*Task instructions*: When you return the material, keep every line exactly as it is and omit the pictures.

*Source data*:
*****
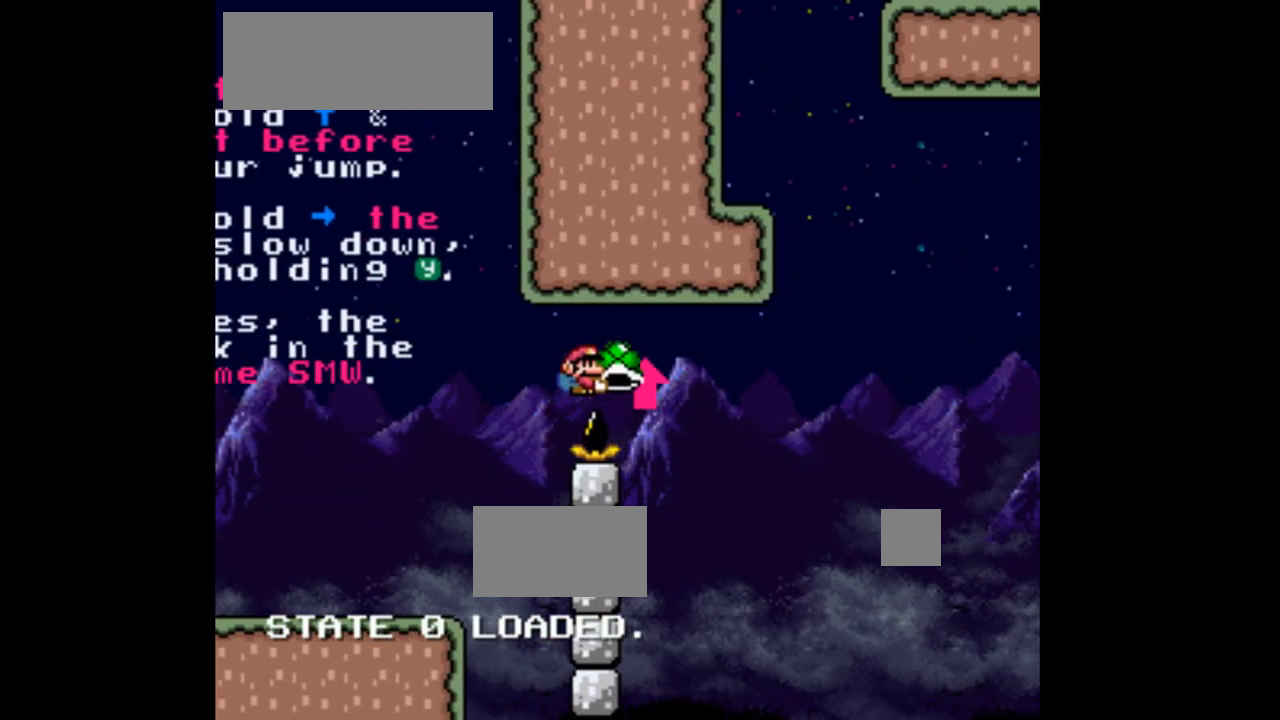
{"dt_ms": 500, "buttons": ["B", "DPAD_UP", "DPAD_LEFT"], "events": [[100, "Y", "up"], [367, "DPAD_LEFT", "down"]]}
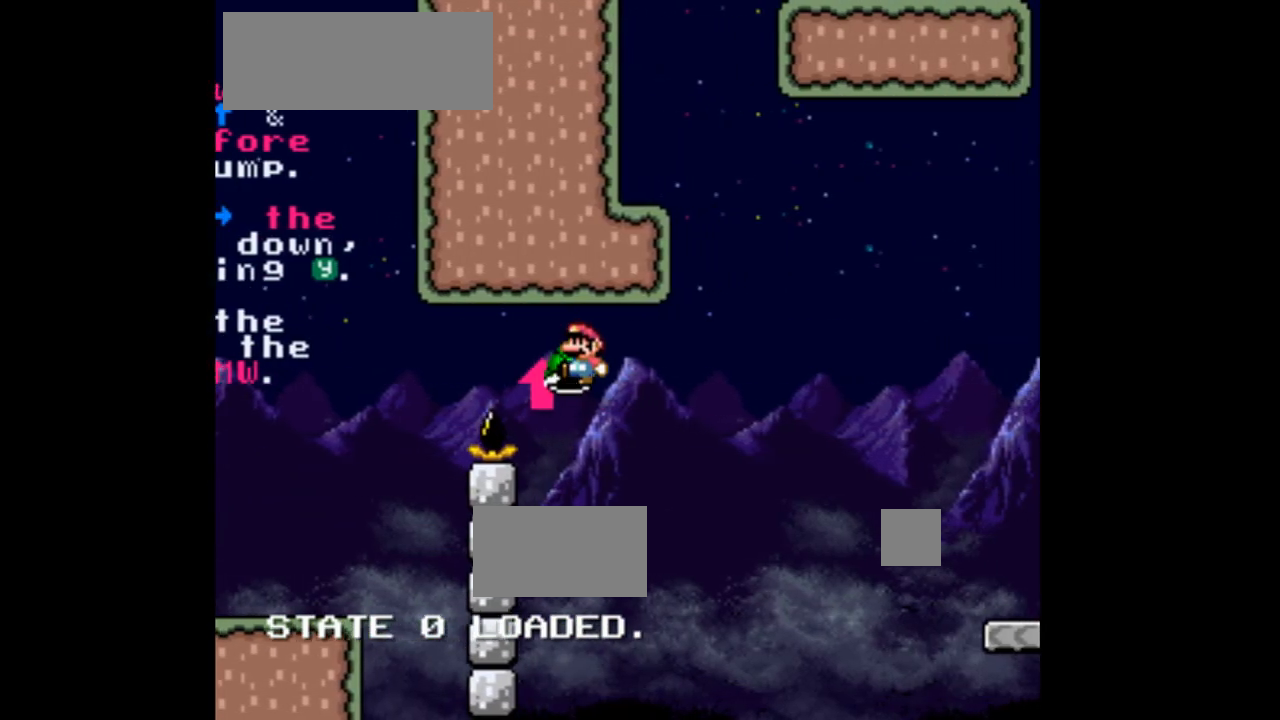
{"dt_ms": 1000, "buttons": ["B", "DPAD_RIGHT"]}
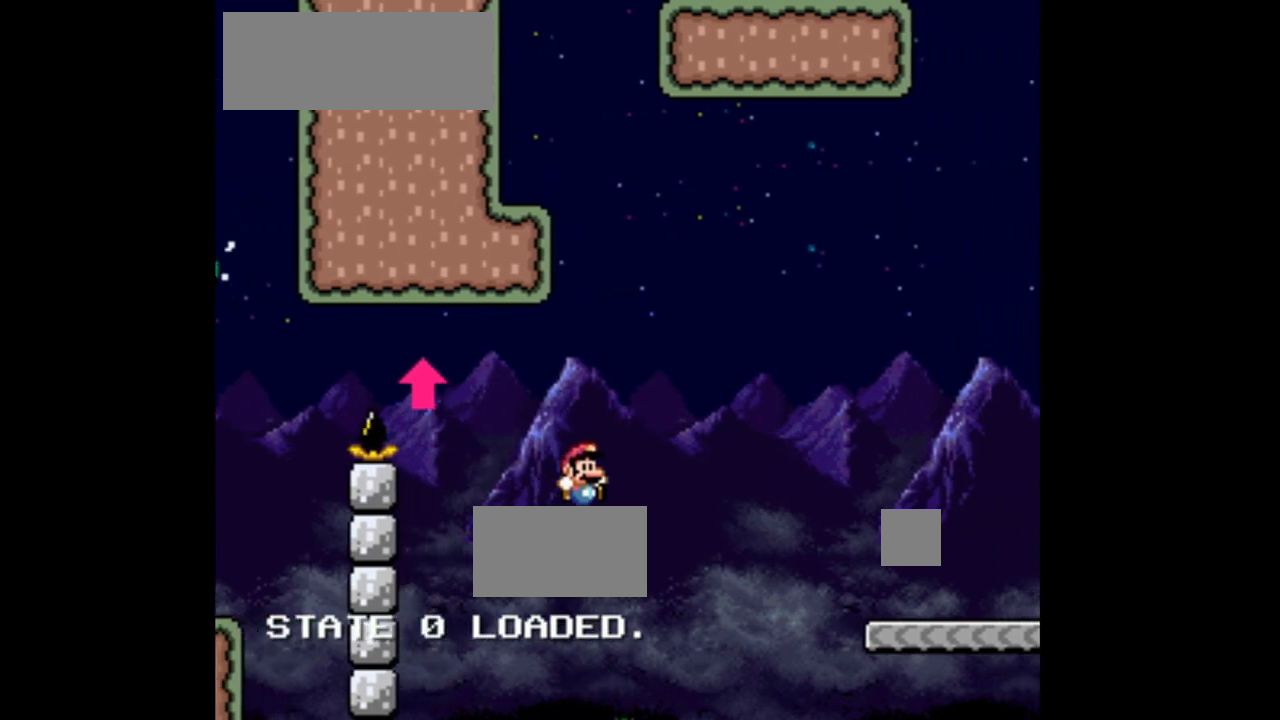
{"dt_ms": 1000, "buttons": ["Y"]}
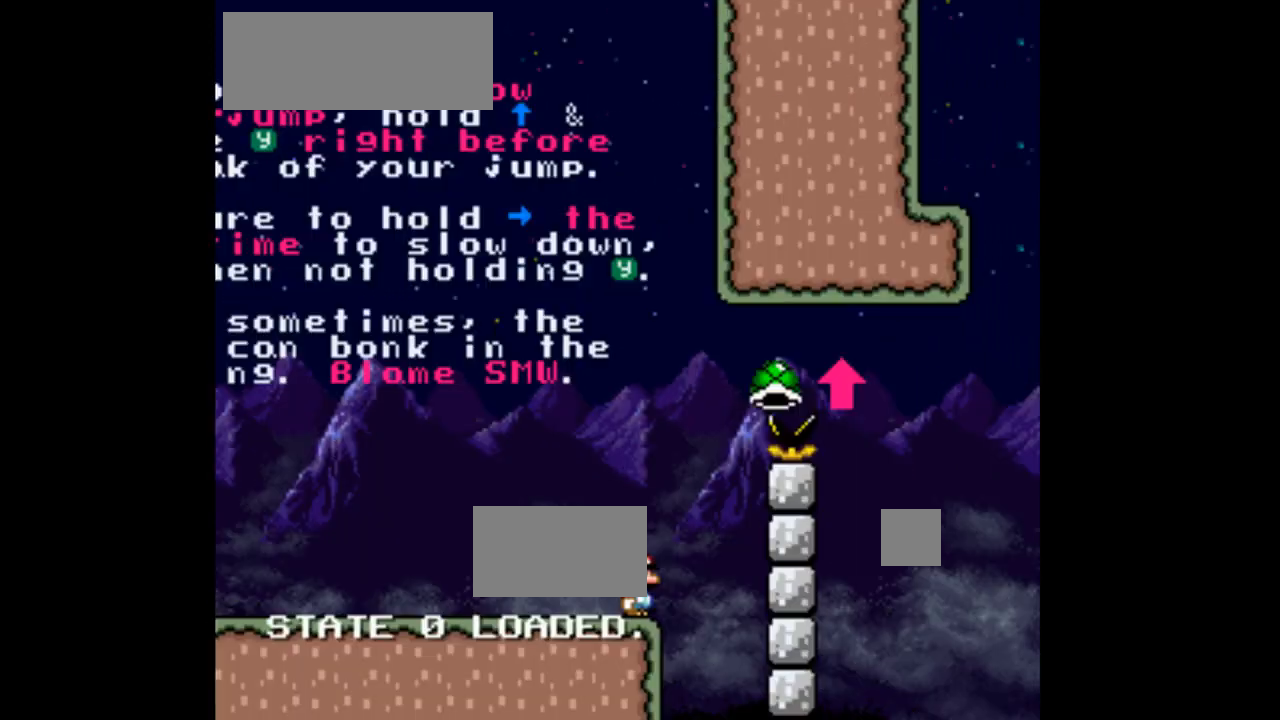
{"dt_ms": 500, "buttons": ["Y", "DPAD_LEFT"], "events": [[167, "B", "down"], [167, "Y", "up"], [233, "B", "up"], [233, "Y", "down"], [400, "DPAD_LEFT", "down"]]}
*****
*Response area*:
{"dt_ms": 500, "buttons": ["B", "DPAD_UP", "DPAD_LEFT"], "events": [[100, "Y", "up"], [367, "DPAD_LEFT", "down"]]}
{"dt_ms": 1000, "buttons": ["B", "DPAD_RIGHT"]}
{"dt_ms": 1000, "buttons": ["Y"]}
{"dt_ms": 500, "buttons": ["Y", "DPAD_LEFT"], "events": [[167, "B", "down"], [167, "Y", "up"], [233, "B", "up"], [233, "Y", "down"], [400, "DPAD_LEFT", "down"]]}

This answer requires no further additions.